Progrexion Admits To Data Breach By Third Party
On May 26, 2021, Progrexion ASG, Inc. reported to the Oregon Attorney General’s office that they had experienced a data breach.
Submitted Breach Information
Organization Name: Progrexion ASG, Inc.
Reported Date: 5/26/2021
Date of Breach: 3/5/2021
Discovery of Breach: Thursday, April 8, 2021
Progrexion, a credit-repair company located at 257 East 200 South, Salt Lake City, Utah 84111, advised of an incident that may involve unauthorized access to personal information of individuals in their database.
UPDATE: On June 16, Progrexion started sending letter notices to individuals throughout the United States whose data where accessed by an unauthorized third party. Many of these individuals seem unaware of the existence of Progrexion and were taken aback that their personal details were in a database owned by a company they did not recognize.
According to Progrexion, the company first discovered search patterns on April 8, 2021, that indicated a malicious third-party was using Progrexion’s public-facing platforms to request certain information to help individuals decide if Progrexion’s assistance is required.

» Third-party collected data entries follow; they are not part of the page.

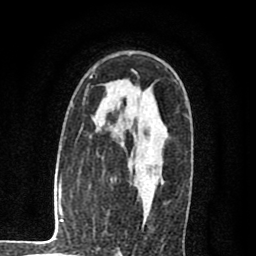
Breast MRI (dynamic contrast-enhanced), one axial slice. Position 53 of 80 along the scan axis. Cropped to one breast. Dynamic contrast-enhanced series, time point 2 of 8 at this slice position (early post-contrast). 1.5 T. TE 2.7 ms, TR 6.6 ms. 2 mm slice thickness. 256 × 256 image matrix. Female patient.
Outlined on this slice (semi-automatically segmented with operator editing):
- enhancing-tissue mask used for the functional tumour volume (all voxels passing the contrast-enhancement thresholds inside the analysis volume; usually the tumour): bounding box [x1, y1, x2, y2] px = [144, 160, 161, 218]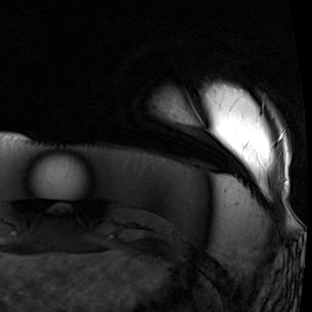
Breast MRI (dynamic contrast-enhanced), one axial slice; slice 8 of 90 in the series (ordered by position); cropped to one breast; dynamic contrast-enhanced series, time point 2 of 7 at this slice position (early post-contrast); 1.5 T; TE 1.9 ms, TR 5.1 ms; 2 mm slice thickness; 312 × 312 image matrix, field of view 232 × 232 mm. Female patient.
Annotated regions visible in this slice (semi-automatically segmented with operator editing):
- enhancing-tissue mask used for the functional tumour volume (all voxels passing the contrast-enhancement thresholds inside the analysis volume; usually the tumour): bounding box <278,131,285,142> (left, top, right, bottom; pixels)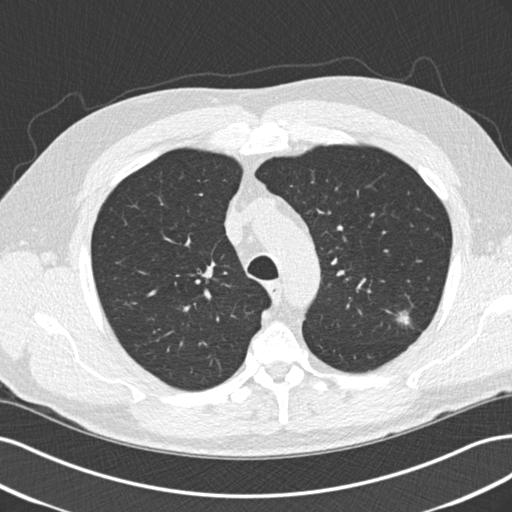
Low-dose screening chest CT, axial slice, second annual screen, lung window (W 1500 / L -600 HU), standard (soft-tissue) reconstruction kernel (B30f), slice 49 of 209 in the series, 512 × 512 image matrix, field of view 360 × 360 mm. Male participant, aged 65 years at enrolment. Former smoker at enrolment.
Lesion marked by an expert reader, bounding box (x1, y1, x2, y2) in pixels: (386, 304, 424, 343). The exam's reader record, not a measurement of the box and not confirmed to be the same lesion: non-calcified nodule or mass ≥4 mm, left upper lobe, 10 × 9 mm, poorly defined margins, mixed attenuation, pre-existing on the prior screen: yes; interval growth: no. Later outcome: lung cancer diagnosed 221 days after this screen — adenocarcinoma, NOS, left upper lobe, poorly differentiated (G3), stage IA (AJCC 6th edition), 13 mm at pathology.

While the information the malicious third-party obtained did not include social security number or any passwords or access codes to accounts that individuals maintain, it appears that the malicious third-party may have already possessed this or similar information about individuals from some source other than Progrexion. The malicious third-party used this information to access Progrexion’s public-facing platforms to possibly view individuals’ FICO score, account number or institution identity (e.g., name of a bank) and limited details about that account (e.g., if any payments were late).
WHAT INFORMATION WAS INVOLVED?
The information that was potentially involved in the Incident may have included individuals’ FICO score, account numbers or institution identity (e.g., name of a bank) and limited details about that account (e.g., if any payments were late, balances and the like).
According to Progrexion, the third party did not access from Progrexion individuals’ Social Security number or any passwords or access codes to accounts that individuals maintain.
Progrexion’s consumer brands include Lexington Law, CreditRepair.com, and credit.com.